### Source data
————
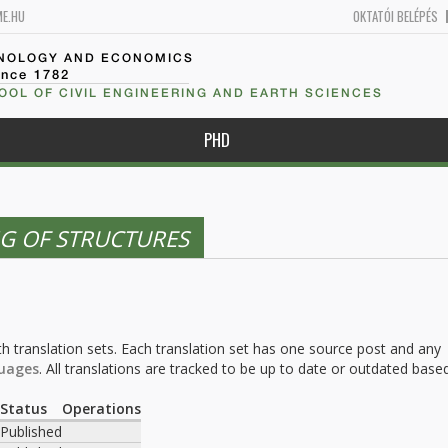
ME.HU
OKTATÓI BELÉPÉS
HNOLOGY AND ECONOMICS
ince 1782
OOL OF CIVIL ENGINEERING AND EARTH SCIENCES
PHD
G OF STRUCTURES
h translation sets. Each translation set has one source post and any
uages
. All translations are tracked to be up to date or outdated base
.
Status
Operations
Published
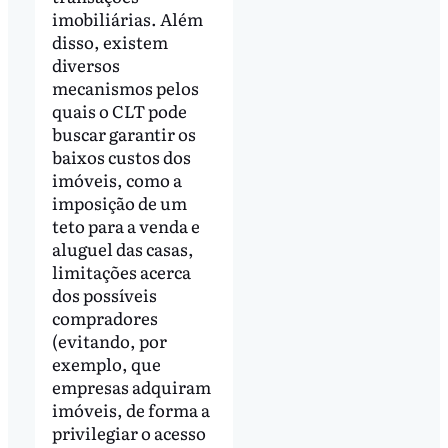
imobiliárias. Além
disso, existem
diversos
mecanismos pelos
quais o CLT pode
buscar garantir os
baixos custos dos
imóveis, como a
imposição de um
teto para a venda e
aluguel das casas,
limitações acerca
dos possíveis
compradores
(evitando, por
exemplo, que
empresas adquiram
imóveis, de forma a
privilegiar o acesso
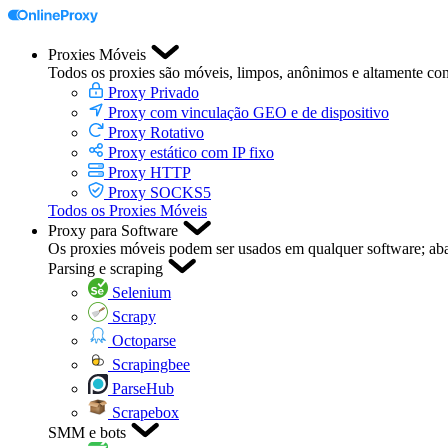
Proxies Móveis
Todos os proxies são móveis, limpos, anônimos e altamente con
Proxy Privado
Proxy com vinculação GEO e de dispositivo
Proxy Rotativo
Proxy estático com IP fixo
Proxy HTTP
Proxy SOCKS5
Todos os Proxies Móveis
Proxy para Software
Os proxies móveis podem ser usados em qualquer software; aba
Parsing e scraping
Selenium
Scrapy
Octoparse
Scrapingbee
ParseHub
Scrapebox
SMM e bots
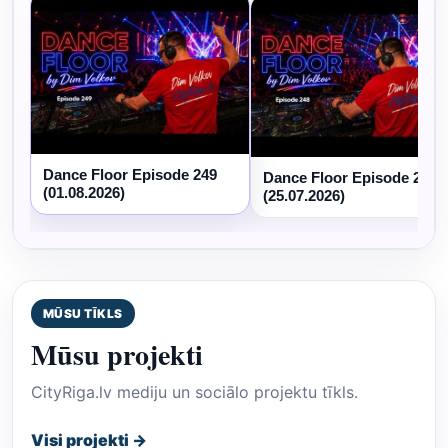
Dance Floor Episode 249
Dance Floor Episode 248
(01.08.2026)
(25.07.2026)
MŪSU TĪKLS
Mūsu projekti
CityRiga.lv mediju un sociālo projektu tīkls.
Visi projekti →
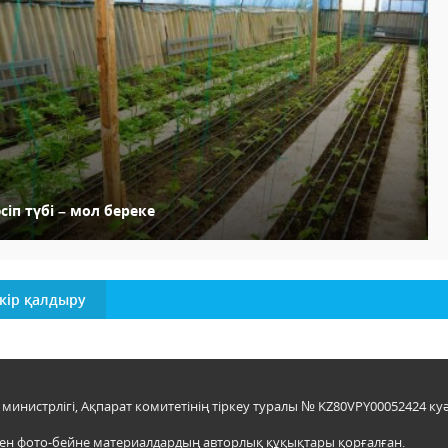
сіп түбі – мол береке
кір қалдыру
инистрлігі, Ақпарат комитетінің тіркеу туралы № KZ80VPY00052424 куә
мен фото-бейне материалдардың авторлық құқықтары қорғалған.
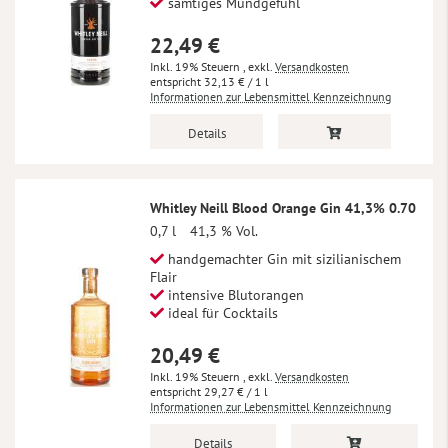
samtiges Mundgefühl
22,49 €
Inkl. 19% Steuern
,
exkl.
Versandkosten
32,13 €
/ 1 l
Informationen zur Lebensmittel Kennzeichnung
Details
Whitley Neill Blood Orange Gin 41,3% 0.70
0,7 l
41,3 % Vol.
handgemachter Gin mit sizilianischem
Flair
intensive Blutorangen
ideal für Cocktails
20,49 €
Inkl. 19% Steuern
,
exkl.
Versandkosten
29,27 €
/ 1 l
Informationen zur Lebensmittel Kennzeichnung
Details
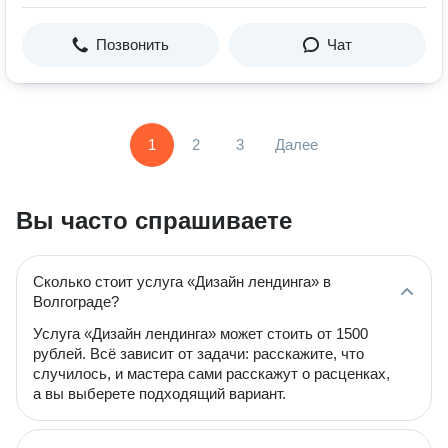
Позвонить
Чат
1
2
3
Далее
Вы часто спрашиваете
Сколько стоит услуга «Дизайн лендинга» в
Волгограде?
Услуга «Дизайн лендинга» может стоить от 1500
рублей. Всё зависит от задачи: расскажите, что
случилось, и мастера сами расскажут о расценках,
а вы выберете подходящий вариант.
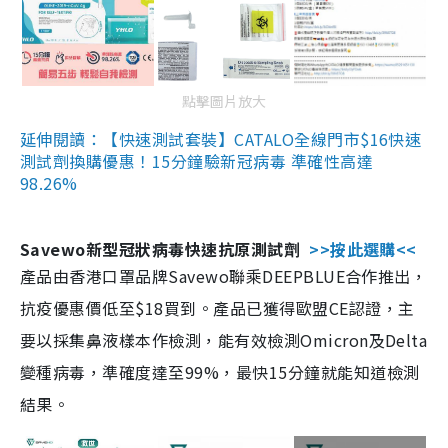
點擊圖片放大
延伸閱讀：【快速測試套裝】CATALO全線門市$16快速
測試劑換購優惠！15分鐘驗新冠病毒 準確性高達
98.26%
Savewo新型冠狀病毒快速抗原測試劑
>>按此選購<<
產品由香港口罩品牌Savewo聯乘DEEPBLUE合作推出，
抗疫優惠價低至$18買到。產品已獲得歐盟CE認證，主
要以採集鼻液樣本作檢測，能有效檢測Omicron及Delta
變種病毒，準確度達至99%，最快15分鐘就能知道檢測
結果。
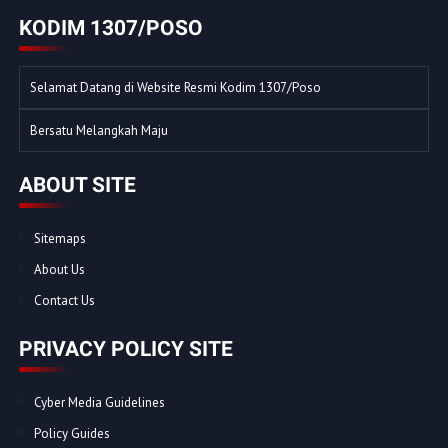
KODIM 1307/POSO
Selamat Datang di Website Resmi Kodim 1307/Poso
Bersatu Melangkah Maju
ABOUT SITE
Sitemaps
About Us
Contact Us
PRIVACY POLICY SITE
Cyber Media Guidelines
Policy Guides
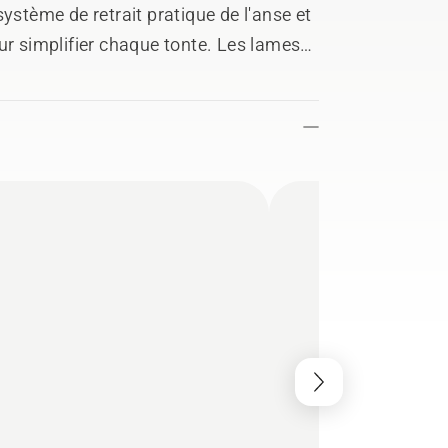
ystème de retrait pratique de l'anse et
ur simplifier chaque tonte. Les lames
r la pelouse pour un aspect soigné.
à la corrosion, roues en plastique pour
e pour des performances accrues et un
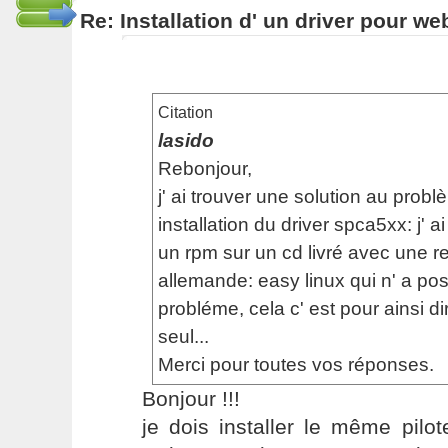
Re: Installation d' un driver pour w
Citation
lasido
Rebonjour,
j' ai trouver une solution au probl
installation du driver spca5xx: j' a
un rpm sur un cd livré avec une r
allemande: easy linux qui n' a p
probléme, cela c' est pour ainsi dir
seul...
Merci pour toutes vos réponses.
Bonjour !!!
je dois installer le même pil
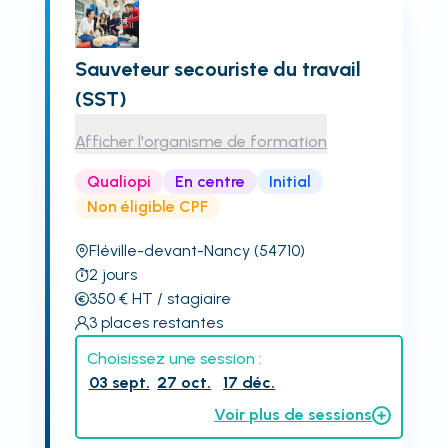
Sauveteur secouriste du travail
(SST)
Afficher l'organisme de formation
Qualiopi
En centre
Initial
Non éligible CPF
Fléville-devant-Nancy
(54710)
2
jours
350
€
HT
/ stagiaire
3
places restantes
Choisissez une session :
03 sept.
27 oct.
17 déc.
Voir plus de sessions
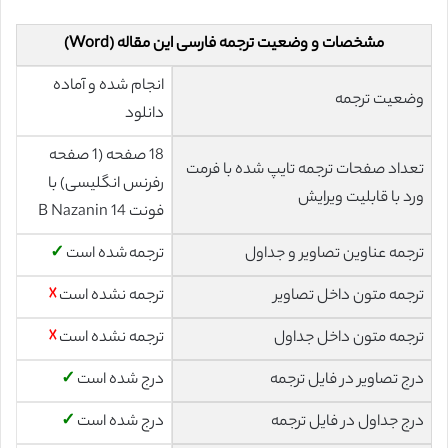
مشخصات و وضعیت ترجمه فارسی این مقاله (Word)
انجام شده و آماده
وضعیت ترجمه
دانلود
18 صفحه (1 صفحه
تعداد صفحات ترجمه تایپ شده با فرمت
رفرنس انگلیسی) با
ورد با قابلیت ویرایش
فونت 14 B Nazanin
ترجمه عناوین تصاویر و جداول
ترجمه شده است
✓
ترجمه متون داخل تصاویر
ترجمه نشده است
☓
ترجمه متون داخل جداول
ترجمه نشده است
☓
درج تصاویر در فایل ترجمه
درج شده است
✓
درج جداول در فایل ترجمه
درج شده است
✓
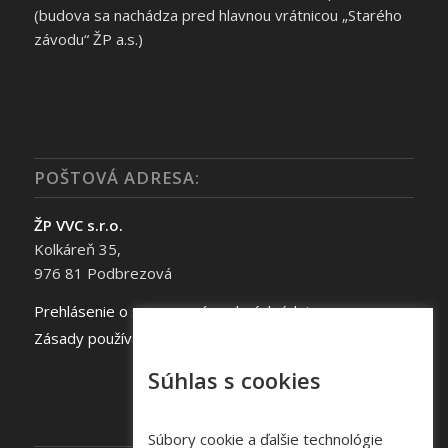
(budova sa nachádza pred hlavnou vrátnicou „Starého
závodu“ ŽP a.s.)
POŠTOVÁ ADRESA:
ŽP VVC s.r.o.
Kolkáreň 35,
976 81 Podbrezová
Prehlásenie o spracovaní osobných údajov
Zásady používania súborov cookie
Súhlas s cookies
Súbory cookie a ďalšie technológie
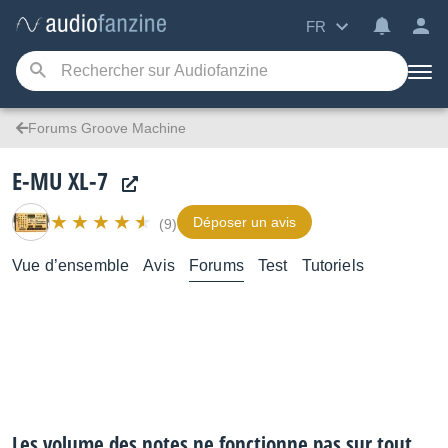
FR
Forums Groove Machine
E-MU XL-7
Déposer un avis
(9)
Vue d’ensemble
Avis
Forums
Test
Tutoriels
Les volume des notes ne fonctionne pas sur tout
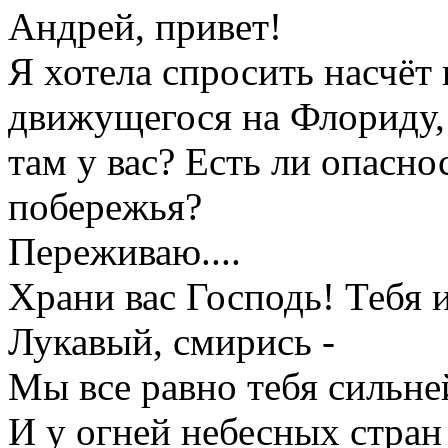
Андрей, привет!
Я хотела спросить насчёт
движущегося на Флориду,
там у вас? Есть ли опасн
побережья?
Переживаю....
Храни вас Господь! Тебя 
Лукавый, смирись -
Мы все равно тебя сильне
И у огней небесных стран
————
### The problem
Quote word for word only the lines above from the one containing "Whitley Neill Blood Orange Gin 41,3% 0.70" through the one containing "Savewo新型冠狀病毒快速抗原測試劑". Pictures stay out of your copy.

### Solved exercise
Whitley Neill Blood Orange Gin 41,3% 0.70
0,7 l
41,3 % Vol.
handgemachter Gin mit sizilianischem
Flair
intensive Blutorangen
ideal für Cocktails
20,49 €
Inkl. 19% Steuern
,
exkl.
Versandkosten
29,27 €
/ 1 l
Informationen zur Lebensmittel Kennzeichnung
Details
Позвонить
Чат
1
2
3
Далее
Вы часто спрашиваете
Сколько стоит услуга «Дизайн лендинга» в
Волгограде?
Услуга «Дизайн лендинга» может стоить от 1500
рублей. Всё зависит от задачи: расскажите, что
случилось, и мастера сами расскажут о расценках,
а вы выберете подходящий вариант.
點擊圖片放大
延伸閱讀：【快速測試套裝】CATALO全線門市$16快速
測試劑換購優惠！15分鐘驗新冠病毒 準確性高達
98.26%
Savewo新型冠狀病毒快速抗原測試劑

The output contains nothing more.